— TASK TO CARRY OUT —
Put every line of the records below into a numbered list, skipping the blank lines and leaving the pictures out.

+ + +

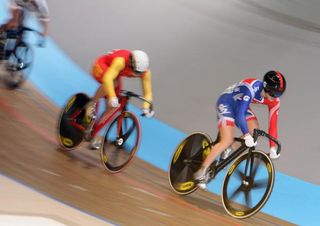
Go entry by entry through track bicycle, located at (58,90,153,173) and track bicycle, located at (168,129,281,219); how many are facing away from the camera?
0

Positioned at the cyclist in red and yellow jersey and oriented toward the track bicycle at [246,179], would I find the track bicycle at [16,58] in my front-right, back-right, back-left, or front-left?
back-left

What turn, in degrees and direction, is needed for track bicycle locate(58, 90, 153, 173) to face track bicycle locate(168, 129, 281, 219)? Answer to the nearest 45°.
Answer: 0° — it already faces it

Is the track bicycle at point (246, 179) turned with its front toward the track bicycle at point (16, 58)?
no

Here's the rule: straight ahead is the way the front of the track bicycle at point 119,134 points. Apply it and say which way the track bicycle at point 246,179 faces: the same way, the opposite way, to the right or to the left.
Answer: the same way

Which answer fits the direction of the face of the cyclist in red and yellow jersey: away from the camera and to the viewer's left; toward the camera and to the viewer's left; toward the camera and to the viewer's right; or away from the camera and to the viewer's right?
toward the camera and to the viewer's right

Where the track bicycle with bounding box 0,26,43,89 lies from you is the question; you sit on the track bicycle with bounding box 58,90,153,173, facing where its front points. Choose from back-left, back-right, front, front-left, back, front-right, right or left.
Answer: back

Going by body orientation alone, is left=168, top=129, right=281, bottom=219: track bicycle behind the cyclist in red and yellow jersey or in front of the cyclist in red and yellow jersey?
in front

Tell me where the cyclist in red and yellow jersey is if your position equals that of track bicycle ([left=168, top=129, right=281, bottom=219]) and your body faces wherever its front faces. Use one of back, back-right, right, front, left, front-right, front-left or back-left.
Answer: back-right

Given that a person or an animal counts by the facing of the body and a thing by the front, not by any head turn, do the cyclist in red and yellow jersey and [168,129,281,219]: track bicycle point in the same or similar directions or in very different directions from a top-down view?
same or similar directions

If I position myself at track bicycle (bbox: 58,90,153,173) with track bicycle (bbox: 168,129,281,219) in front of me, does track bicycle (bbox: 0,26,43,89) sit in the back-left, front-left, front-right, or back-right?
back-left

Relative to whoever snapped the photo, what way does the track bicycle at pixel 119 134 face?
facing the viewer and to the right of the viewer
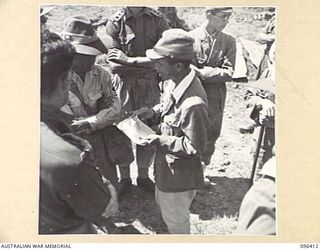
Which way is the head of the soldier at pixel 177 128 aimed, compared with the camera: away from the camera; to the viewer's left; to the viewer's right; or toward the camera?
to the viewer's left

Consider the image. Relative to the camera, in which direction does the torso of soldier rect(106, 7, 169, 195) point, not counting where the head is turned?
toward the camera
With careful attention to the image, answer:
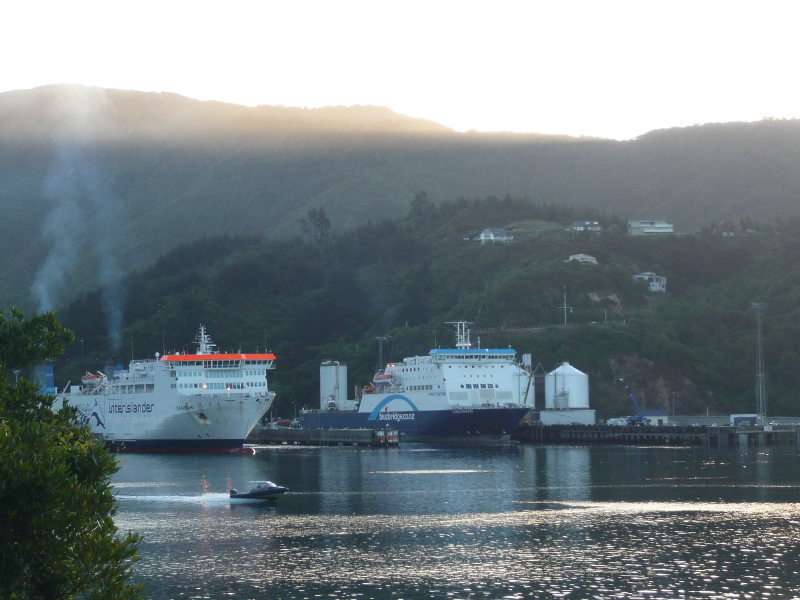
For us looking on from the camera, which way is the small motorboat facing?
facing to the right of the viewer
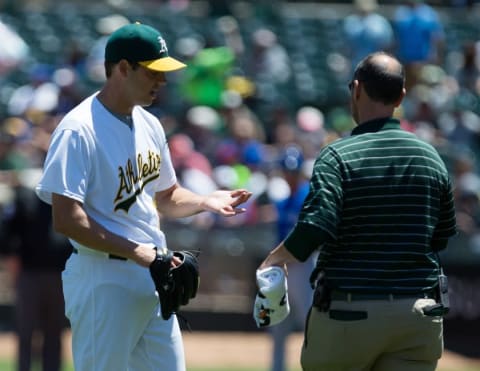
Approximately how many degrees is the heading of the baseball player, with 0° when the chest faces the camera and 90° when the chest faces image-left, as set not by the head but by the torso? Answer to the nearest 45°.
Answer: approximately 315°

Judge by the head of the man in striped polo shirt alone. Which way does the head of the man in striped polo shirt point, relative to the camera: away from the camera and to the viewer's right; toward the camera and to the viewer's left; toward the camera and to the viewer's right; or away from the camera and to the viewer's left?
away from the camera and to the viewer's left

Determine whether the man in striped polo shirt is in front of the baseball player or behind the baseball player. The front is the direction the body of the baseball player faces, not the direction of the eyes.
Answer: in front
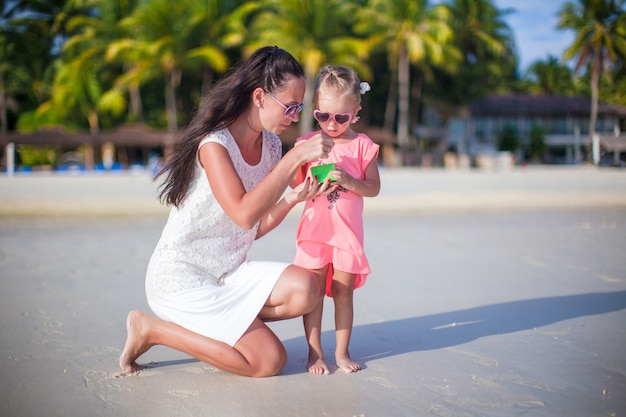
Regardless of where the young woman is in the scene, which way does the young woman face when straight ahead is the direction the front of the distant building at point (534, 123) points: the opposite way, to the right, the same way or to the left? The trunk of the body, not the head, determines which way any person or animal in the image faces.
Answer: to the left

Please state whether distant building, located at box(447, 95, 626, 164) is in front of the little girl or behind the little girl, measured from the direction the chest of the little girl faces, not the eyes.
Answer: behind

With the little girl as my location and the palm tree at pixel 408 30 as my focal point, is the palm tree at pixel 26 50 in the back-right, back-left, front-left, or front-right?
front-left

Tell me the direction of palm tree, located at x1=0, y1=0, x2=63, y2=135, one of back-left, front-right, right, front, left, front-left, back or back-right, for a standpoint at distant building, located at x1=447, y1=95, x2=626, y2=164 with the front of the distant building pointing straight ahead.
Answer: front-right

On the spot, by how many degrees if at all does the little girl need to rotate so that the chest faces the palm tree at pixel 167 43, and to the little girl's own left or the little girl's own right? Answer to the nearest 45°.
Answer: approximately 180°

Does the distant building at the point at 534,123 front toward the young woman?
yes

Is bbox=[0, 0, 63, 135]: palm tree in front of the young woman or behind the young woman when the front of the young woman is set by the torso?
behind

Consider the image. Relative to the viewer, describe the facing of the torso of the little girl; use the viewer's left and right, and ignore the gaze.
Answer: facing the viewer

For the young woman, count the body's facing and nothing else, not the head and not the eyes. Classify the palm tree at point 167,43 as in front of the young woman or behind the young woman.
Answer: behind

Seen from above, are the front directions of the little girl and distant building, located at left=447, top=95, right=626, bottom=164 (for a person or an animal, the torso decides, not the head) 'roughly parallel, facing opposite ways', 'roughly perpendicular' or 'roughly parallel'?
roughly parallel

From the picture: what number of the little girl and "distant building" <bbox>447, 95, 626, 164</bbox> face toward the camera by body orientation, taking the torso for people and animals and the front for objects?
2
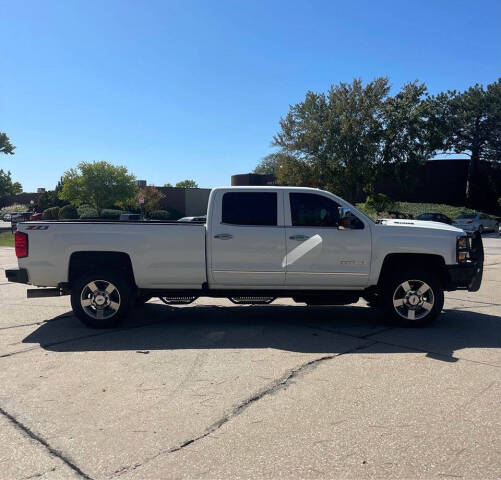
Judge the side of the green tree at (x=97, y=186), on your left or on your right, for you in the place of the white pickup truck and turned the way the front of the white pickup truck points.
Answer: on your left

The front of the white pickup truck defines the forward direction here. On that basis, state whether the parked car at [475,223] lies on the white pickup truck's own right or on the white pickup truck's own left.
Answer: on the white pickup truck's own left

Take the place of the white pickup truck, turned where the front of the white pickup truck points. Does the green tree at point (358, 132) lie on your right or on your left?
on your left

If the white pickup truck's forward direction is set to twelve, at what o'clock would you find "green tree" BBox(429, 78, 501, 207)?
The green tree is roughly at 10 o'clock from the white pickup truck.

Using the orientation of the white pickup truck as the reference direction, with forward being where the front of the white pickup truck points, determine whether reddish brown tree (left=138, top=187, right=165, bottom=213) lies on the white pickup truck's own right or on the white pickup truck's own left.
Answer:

+ + +

— SOLUTION FOR THIS PROBLEM —
1. Go entry by entry through track bicycle, located at (58,90,153,173) and track bicycle, located at (168,129,281,219); how many are facing away from the camera?
2. 0
3. Positioned at the cyclist in red and yellow jersey and oriented toward the track bicycle at [246,179], would I find the track bicycle at [16,58] in my front-right, back-right, back-left, or front-left?
4. back-left
5. What turn, in degrees and direction, is needed for track bicycle locate(58, 90, 153, 173) to face track bicycle locate(168, 129, 281, 219)? Answer to the nearest 45°.
6. Answer: 0° — it already faces it
7. Is the track bicycle at point (246, 179) turned with its front toward the track bicycle at point (16, 58)?
8. no
9. Here's the rule: straight ahead is the way the front of the track bicycle at point 119,134 points. Apply it and say which way the track bicycle at point 246,179 faces: the same way, the opposite way, to the right or to the left.
10. Answer: the same way
11. Which answer fits the direction of the face of the cyclist in red and yellow jersey: away from the camera and to the viewer's left; toward the camera and to the viewer's left; toward the camera and to the viewer's right; or away from the camera and to the viewer's right?
12. toward the camera and to the viewer's right
13. Where the track bicycle with bounding box 0,26,43,89 lies from you is the question; you sit on the track bicycle with bounding box 58,90,153,173, facing where its front points. Choose from back-left, back-right, front, front-left, back, front-right, right or left.
14. Answer: back
15. Going by body orientation alone, is left=168, top=129, right=281, bottom=219: track bicycle behind the cyclist in red and yellow jersey or in front of the cyclist in red and yellow jersey?
16. in front
17. Tell me where the cyclist in red and yellow jersey is if your position equals that of track bicycle ([left=168, top=129, right=281, bottom=219]) and your body faces wherever its front faces. Use one of back, back-right, right, front, left, front-right, front-left or back-left.
18. Answer: back-right
19. Given that a person or an animal counts by the facing of the body and a thing by the front, not by any head turn, do the cyclist in red and yellow jersey and [168,129,281,219]: track bicycle point in the same or similar directions or in very different directions from a top-down view?
20. same or similar directions
21. If I position myself at track bicycle (bbox: 58,90,153,173) with track bicycle (bbox: 168,129,281,219) in front of me, does track bicycle (bbox: 0,26,43,89) sit in the back-left, front-left, front-right, or back-right?
22. back-left
23. Relative to whoever snapped the photo, what way does the track bicycle at pixel 119 134 face?
24. facing the viewer and to the right of the viewer
25. Which way is the head of the soldier at pixel 177 128 aimed, compared with the camera: away from the camera; to the viewer's left; to the viewer's right; or toward the camera?
26. to the viewer's left
27. Consider the image. Relative to the camera, in which direction does the torso of soldier rect(106, 7, 169, 195) point, not counting where the head is turned?
28. toward the camera
29. With careful attention to the image, answer:
30. For us looking on from the camera, which way is the small motorboat facing?
31. facing to the right of the viewer
32. Approximately how many degrees is the heading of the baseball player, with 0° when the chest faces the camera and 90° when the chest faces image-left, as set not by the head but by the torso? Answer to the nearest 45°.
33. Answer: approximately 315°
34. Judge by the head of the man in striped polo shirt alone. Which way does the head of the man in striped polo shirt point, relative to the camera: away from the camera and to the viewer's right; toward the camera and to the viewer's left; toward the camera and to the viewer's right; or away from the camera and to the viewer's left?
35. away from the camera and to the viewer's left
36. Determine whether the man in striped polo shirt is in front of the baseball player or behind the baseball player. The front is the direction the body of the baseball player faces, not the direction of the eyes.
37. Answer: in front
38. Regardless of where the young woman is in the scene, which way does the young woman face when straight ahead is the direction the front of the distant building at point (534, 123) points: the opposite way, to the right, the same way or to the left? The trunk of the body, not the head, determines which way any person or animal in the image faces.
39. Answer: to the left
40. Please state whether distant building, located at box(447, 95, 626, 164) is in front of the little girl or behind the little girl, measured from the direction the chest of the little girl faces, not the eyes.
41. Answer: behind
42. With the little girl as my location and the palm tree at pixel 408 30 as my focal point, is the palm tree at pixel 26 50 in the back-right, back-left, front-left, or front-right?
43. front-left
44. Tell me the direction of palm tree, located at x1=0, y1=0, x2=63, y2=135, one of back-left, front-right, right, front, left, front-left, back or back-right, for a standpoint at distant building, located at x1=447, y1=95, x2=626, y2=164 with the front of the distant building pointing straight ahead.
45. Answer: front-right
46. On the spot, by how many degrees if at all does the little girl need to rotate so that the chest faces the palm tree at pixel 167 43, and to the little girl's own left or the little girl's own right? Answer to the nearest 45°.
47. Answer: approximately 180°
48. Does the distant building at the point at 534,123 front toward the young woman?
49. yes
50. Is bbox=[0, 0, 63, 135]: palm tree in front of the young woman or behind the young woman when the front of the young woman is set by the torso?
51. behind
52. Consider the image. Relative to the viewer, describe the facing of the torso of the little girl; use the viewer's left and right, and ignore the gaze.
53. Answer: facing the viewer
54. For the young woman, count the body's facing and nothing else, not the head and not the eyes. Classify the palm tree at point 167,43 as in front of the young woman or behind the young woman.
55. Answer: behind
56. Seen from above, are the front directions of the little girl and distant building, located at left=447, top=95, right=626, bottom=164 (for a person or an animal, the torso decides, not the head) 'roughly parallel, facing opposite ways', 'roughly perpendicular' or 'roughly parallel'?
57. roughly parallel
58. From the picture: what number of the little girl and "distant building" <bbox>447, 95, 626, 164</bbox> face toward the camera by body orientation, taking the torso for people and animals and the front for objects?
59. 2
60. Judge the side of the green tree at (x=97, y=186), on your left or on your right, for you in the place of the white pickup truck and turned the way the front of the white pickup truck points.
61. Answer: on your left
62. The front of the white pickup truck defines the forward direction here. On that basis, state whether the parked car at [475,223] lies on the white pickup truck's own right or on the white pickup truck's own left.
63. Answer: on the white pickup truck's own left
64. Take the place of the white pickup truck, turned where the front of the white pickup truck points. Does the green tree at point (358, 132) lie on your right or on your left?
65. on your left
66. If the white pickup truck's forward direction is set to twelve, at what o'clock would you find "green tree" BBox(429, 78, 501, 207)?
67. The green tree is roughly at 10 o'clock from the white pickup truck.
68. Using the orientation of the white pickup truck as the reference direction, with forward being where the front of the white pickup truck points, determine whether reddish brown tree (left=138, top=187, right=165, bottom=213) lies on the white pickup truck's own right or on the white pickup truck's own left.
69. Answer:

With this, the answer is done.